(PROBLEM DESCRIPTION): Your answer should be only the lines below from the one with "M2389 149V159L2379 164" to the one with "M2227 542 2237 579", repeated exactly, ends included.

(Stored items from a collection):
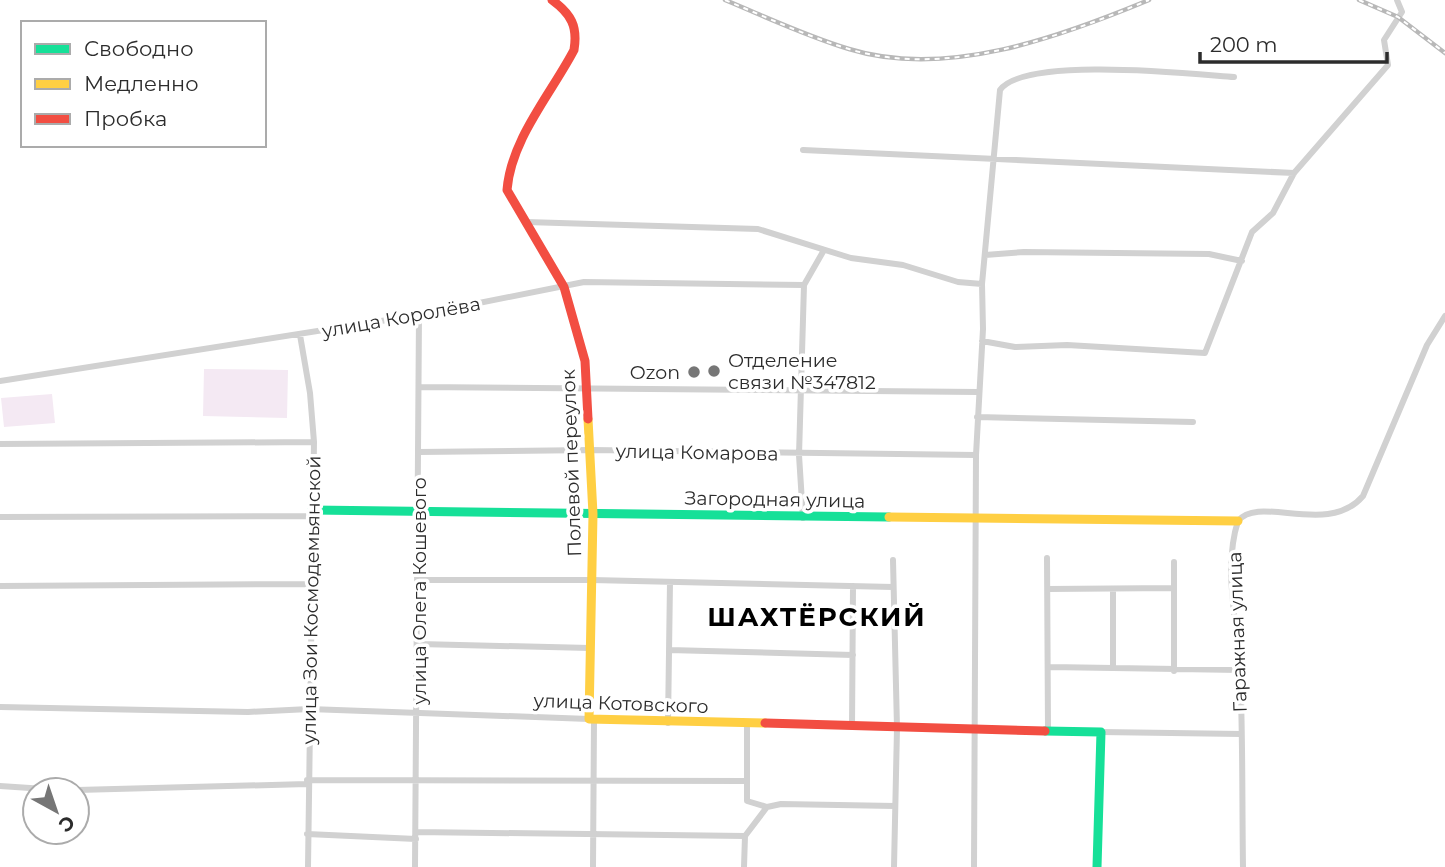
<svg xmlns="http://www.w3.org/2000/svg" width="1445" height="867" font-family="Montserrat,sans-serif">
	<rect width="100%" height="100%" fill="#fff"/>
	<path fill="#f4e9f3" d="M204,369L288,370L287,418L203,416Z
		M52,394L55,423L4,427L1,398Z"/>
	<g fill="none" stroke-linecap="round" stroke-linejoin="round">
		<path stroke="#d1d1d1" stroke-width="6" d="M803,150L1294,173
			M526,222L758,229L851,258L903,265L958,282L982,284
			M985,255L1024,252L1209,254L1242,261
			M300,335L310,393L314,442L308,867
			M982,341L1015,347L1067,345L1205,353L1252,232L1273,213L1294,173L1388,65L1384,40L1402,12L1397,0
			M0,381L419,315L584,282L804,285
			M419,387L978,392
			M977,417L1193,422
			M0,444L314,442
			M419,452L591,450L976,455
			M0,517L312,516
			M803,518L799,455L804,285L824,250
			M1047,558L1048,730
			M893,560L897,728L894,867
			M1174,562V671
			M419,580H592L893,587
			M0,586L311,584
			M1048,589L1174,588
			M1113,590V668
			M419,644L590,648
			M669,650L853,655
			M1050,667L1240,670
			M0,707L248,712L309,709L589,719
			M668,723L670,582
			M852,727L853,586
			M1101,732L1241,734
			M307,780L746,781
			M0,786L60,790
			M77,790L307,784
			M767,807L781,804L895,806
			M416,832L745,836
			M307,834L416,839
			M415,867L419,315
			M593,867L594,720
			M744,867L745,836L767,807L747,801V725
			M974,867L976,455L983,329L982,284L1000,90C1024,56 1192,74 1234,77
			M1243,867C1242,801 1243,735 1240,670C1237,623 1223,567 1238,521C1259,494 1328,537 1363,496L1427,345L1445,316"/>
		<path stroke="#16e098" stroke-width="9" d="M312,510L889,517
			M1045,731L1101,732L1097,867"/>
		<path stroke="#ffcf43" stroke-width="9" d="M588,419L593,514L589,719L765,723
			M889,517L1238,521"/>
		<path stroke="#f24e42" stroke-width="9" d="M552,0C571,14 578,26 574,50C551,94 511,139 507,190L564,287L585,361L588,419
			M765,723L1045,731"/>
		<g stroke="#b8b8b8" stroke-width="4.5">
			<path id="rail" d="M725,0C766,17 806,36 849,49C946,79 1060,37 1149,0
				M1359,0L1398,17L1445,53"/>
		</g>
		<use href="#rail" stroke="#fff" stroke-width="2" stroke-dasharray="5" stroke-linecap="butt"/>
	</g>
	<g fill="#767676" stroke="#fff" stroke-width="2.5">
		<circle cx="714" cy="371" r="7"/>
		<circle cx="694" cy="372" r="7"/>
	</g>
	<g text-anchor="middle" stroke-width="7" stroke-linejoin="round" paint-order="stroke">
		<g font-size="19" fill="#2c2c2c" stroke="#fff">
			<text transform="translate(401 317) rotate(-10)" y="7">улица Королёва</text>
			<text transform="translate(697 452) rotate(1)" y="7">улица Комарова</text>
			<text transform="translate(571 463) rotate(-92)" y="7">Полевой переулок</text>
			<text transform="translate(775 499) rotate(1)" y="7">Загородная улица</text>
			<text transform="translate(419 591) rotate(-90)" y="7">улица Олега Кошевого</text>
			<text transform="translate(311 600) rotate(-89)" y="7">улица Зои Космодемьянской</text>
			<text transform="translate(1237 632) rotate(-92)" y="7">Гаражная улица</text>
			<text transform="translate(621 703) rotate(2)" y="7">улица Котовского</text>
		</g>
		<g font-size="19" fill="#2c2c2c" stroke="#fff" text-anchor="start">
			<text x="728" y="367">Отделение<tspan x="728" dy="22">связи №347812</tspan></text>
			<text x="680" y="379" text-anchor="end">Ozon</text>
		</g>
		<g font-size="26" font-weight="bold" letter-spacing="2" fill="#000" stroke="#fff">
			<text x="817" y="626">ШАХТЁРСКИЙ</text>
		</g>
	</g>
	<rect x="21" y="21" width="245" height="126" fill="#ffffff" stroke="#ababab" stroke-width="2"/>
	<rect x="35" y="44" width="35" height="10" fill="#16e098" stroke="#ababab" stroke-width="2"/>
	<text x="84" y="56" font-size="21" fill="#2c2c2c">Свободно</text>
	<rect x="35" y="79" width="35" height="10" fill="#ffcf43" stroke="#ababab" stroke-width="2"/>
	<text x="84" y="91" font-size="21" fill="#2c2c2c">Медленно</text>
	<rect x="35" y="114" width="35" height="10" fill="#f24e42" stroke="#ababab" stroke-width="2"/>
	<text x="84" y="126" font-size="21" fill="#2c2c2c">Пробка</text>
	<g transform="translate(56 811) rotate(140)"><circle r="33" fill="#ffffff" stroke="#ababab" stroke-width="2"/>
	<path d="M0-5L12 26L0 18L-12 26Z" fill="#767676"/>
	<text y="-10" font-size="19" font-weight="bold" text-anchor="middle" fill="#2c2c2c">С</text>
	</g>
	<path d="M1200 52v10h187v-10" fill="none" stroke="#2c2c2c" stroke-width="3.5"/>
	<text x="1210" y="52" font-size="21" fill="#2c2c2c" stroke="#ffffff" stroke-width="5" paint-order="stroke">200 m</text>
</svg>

==

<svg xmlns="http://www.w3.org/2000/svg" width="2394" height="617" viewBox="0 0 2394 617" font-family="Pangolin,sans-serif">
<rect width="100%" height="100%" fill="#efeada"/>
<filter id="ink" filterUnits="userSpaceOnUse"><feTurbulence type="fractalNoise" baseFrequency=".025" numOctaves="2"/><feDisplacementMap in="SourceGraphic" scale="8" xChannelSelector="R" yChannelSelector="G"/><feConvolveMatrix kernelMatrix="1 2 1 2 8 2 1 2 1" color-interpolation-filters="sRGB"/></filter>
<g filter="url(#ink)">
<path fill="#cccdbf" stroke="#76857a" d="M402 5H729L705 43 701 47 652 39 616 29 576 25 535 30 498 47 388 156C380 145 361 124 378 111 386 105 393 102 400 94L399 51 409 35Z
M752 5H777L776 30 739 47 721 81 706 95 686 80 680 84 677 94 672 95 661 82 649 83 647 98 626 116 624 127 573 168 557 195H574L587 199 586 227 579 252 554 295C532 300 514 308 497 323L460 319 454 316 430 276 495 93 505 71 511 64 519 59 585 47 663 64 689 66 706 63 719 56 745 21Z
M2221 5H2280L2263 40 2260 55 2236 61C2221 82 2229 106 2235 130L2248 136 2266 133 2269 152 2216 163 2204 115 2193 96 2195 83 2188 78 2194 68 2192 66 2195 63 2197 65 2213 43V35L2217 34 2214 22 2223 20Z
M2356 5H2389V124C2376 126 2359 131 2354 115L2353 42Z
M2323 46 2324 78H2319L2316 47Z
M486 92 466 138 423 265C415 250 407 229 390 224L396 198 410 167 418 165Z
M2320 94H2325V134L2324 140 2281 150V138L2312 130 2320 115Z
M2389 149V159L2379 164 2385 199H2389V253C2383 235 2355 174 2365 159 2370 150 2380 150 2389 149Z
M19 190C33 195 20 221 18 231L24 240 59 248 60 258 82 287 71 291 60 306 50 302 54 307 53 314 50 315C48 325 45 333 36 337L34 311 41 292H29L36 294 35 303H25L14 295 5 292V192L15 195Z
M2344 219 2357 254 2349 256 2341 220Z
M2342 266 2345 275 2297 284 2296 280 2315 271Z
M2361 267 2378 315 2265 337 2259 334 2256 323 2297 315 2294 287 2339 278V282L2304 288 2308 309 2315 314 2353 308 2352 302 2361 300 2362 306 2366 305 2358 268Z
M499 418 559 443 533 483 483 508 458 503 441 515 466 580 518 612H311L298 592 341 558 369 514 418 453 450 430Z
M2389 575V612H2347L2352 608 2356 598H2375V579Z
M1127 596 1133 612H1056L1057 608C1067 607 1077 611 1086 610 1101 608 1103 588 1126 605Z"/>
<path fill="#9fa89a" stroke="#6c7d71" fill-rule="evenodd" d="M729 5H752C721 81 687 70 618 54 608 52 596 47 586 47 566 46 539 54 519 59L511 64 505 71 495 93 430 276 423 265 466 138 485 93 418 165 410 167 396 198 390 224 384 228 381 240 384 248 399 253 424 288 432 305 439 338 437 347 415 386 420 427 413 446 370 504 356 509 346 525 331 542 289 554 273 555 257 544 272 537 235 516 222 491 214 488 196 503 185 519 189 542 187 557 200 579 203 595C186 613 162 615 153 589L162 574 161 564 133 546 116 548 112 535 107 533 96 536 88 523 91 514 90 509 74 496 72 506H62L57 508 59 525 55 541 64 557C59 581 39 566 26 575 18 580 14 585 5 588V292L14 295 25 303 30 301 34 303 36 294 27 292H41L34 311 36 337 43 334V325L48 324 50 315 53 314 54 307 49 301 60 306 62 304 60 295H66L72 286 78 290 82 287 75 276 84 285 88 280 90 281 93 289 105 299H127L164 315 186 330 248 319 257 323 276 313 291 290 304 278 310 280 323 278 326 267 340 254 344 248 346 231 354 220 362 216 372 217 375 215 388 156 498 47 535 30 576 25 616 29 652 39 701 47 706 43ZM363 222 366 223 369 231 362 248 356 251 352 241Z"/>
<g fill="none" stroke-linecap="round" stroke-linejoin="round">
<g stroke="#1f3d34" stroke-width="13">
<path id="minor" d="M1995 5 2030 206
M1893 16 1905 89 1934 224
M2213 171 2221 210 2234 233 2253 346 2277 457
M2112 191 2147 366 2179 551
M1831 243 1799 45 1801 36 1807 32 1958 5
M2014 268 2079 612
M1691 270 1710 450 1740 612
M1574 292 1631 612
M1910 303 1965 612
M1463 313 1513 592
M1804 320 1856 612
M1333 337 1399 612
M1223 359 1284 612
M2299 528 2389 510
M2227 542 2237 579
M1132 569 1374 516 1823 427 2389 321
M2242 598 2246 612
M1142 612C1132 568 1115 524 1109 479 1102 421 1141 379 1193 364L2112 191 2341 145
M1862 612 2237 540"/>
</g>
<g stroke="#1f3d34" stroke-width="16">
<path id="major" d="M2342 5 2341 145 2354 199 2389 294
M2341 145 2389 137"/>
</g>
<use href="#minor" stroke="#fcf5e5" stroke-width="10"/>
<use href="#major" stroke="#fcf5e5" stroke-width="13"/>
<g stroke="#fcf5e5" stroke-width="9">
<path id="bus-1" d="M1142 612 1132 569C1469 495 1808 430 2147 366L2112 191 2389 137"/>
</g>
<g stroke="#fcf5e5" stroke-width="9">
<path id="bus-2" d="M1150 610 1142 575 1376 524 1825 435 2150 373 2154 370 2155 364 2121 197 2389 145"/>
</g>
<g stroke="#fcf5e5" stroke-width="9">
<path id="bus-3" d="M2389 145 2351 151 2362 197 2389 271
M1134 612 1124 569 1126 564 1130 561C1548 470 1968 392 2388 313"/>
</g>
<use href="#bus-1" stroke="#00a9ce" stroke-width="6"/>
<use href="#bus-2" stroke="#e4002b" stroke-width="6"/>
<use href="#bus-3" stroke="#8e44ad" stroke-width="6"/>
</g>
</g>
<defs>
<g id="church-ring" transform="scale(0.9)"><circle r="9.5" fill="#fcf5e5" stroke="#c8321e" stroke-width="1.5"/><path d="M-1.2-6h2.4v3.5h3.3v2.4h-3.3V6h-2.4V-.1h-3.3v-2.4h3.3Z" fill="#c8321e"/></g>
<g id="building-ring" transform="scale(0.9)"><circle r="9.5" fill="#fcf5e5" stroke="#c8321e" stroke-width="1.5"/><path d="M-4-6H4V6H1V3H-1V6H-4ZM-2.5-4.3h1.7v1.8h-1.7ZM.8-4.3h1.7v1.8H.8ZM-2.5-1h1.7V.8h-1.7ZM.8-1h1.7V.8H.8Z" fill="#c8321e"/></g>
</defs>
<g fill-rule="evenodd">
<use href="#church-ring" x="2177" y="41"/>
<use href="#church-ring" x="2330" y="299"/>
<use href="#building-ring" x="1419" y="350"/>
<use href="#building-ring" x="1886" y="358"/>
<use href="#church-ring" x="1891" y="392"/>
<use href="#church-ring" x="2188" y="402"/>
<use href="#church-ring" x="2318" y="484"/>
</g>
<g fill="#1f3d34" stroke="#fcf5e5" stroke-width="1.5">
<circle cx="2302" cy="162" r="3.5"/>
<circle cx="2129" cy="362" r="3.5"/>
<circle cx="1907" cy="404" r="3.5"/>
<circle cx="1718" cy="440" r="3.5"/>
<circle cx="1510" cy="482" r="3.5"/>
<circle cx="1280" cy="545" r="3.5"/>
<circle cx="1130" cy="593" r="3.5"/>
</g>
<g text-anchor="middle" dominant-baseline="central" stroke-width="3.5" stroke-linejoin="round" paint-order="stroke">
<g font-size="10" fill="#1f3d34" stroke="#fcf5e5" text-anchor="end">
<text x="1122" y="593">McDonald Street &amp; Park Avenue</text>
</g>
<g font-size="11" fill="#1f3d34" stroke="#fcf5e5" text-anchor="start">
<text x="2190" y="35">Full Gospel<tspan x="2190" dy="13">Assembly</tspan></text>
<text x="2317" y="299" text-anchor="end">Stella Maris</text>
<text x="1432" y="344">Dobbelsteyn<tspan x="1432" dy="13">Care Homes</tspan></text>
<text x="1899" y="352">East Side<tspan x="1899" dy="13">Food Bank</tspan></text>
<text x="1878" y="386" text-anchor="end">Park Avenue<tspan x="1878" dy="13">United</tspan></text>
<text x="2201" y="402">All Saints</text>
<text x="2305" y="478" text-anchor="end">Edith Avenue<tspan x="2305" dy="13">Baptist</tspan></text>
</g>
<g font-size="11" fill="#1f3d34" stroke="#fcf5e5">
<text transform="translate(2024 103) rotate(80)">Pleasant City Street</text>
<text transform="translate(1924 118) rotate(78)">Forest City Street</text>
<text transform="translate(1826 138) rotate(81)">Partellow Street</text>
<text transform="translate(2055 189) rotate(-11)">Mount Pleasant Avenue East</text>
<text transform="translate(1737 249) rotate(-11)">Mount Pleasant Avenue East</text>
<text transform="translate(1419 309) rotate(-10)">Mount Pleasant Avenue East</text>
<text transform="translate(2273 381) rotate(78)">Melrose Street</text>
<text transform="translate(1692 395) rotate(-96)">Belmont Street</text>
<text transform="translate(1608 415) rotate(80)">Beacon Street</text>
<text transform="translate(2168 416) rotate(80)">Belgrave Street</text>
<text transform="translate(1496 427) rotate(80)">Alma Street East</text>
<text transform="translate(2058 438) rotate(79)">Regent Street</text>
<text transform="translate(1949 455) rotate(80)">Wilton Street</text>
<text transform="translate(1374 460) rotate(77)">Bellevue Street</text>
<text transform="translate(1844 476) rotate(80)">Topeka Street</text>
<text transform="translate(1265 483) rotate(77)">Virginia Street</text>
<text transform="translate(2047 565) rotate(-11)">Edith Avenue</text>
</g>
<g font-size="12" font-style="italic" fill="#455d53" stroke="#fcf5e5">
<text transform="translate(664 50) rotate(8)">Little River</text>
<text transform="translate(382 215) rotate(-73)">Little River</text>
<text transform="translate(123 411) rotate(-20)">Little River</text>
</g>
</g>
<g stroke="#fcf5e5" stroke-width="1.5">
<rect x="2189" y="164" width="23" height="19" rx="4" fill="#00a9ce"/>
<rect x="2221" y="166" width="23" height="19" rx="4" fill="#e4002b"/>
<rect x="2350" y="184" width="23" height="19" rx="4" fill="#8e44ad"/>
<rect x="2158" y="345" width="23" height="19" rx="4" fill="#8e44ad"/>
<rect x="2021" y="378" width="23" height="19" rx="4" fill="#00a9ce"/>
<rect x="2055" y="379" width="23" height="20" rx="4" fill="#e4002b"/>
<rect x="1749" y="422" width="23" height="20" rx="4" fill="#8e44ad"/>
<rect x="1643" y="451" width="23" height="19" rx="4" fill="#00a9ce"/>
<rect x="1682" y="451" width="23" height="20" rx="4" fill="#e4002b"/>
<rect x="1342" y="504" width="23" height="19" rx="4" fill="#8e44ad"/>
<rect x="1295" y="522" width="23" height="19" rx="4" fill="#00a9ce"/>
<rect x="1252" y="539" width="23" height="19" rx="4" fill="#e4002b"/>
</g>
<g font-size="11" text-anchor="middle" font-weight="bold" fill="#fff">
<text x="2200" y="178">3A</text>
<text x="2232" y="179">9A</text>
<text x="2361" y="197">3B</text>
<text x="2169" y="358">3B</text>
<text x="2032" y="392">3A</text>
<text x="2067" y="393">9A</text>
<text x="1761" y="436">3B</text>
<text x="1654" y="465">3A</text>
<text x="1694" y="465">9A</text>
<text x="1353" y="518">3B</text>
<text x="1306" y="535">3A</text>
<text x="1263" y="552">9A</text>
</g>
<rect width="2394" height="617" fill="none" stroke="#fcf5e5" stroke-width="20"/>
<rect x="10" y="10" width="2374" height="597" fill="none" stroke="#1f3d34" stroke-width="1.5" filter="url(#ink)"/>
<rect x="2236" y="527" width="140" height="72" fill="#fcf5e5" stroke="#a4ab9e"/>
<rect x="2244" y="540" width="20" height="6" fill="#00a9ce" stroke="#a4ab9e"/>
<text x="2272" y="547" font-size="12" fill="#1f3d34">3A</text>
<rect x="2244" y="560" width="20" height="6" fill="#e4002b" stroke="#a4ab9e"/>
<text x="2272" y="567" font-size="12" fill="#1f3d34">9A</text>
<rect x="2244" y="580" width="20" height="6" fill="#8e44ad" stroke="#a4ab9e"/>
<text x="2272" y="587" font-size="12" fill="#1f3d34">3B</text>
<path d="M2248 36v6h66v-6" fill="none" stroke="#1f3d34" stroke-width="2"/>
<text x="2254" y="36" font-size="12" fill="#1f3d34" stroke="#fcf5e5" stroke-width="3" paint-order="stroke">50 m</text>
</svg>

(WRITTEN ANSWER):
M2389 149V159L2379 164 2385 199H2389V253C2383 235 2355 174 2365 159 2370 150 2380 150 2389 149Z
M19 190C33 195 20 221 18 231L24 240 59 248 60 258 82 287 71 291 60 306 50 302 54 307 53 314 50 315C48 325 45 333 36 337L34 311 41 292H29L36 294 35 303H25L14 295 5 292V192L15 195Z
M2344 219 2357 254 2349 256 2341 220Z
M2342 266 2345 275 2297 284 2296 280 2315 271Z
M2361 267 2378 315 2265 337 2259 334 2256 323 2297 315 2294 287 2339 278V282L2304 288 2308 309 2315 314 2353 308 2352 302 2361 300 2362 306 2366 305 2358 268Z
M499 418 559 443 533 483 483 508 458 503 441 515 466 580 518 612H311L298 592 341 558 369 514 418 453 450 430Z
M2389 575V612H2347L2352 608 2356 598H2375V579Z
M1127 596 1133 612H1056L1057 608C1067 607 1077 611 1086 610 1101 608 1103 588 1126 605Z"/>
<path fill="#9fa89a" stroke="#6c7d71" fill-rule="evenodd" d="M729 5H752C721 81 687 70 618 54 608 52 596 47 586 47 566 46 539 54 519 59L511 64 505 71 495 93 430 276 423 265 466 138 485 93 418 165 410 167 396 198 390 224 384 228 381 240 384 248 399 253 424 288 432 305 439 338 437 347 415 386 420 427 413 446 370 504 356 509 346 525 331 542 289 554 273 555 257 544 272 537 235 516 222 491 214 488 196 503 185 519 189 542 187 557 200 579 203 595C186 613 162 615 153 589L162 574 161 564 133 546 116 548 112 535 107 533 96 536 88 523 91 514 90 509 74 496 72 506H62L57 508 59 525 55 541 64 557C59 581 39 566 26 575 18 580 14 585 5 588V292L14 295 25 303 30 301 34 303 36 294 27 292H41L34 311 36 337 43 334V325L48 324 50 315 53 314 54 307 49 301 60 306 62 304 60 295H66L72 286 78 290 82 287 75 276 84 285 88 280 90 281 93 289 105 299H127L164 315 186 330 248 319 257 323 276 313 291 290 304 278 310 280 323 278 326 267 340 254 344 248 346 231 354 220 362 216 372 217 375 215 388 156 498 47 535 30 576 25 616 29 652 39 701 47 706 43ZM363 222 366 223 369 231 362 248 356 251 352 241Z"/>
<g fill="none" stroke-linecap="round" stroke-linejoin="round">
<g stroke="#1f3d34" stroke-width="13">
<path id="minor" d="M1995 5 2030 206
M1893 16 1905 89 1934 224
M2213 171 2221 210 2234 233 2253 346 2277 457
M2112 191 2147 366 2179 551
M1831 243 1799 45 1801 36 1807 32 1958 5
M2014 268 2079 612
M1691 270 1710 450 1740 612
M1574 292 1631 612
M1910 303 1965 612
M1463 313 1513 592
M1804 320 1856 612
M1333 337 1399 612
M1223 359 1284 612
M2299 528 2389 510
M2227 542 2237 579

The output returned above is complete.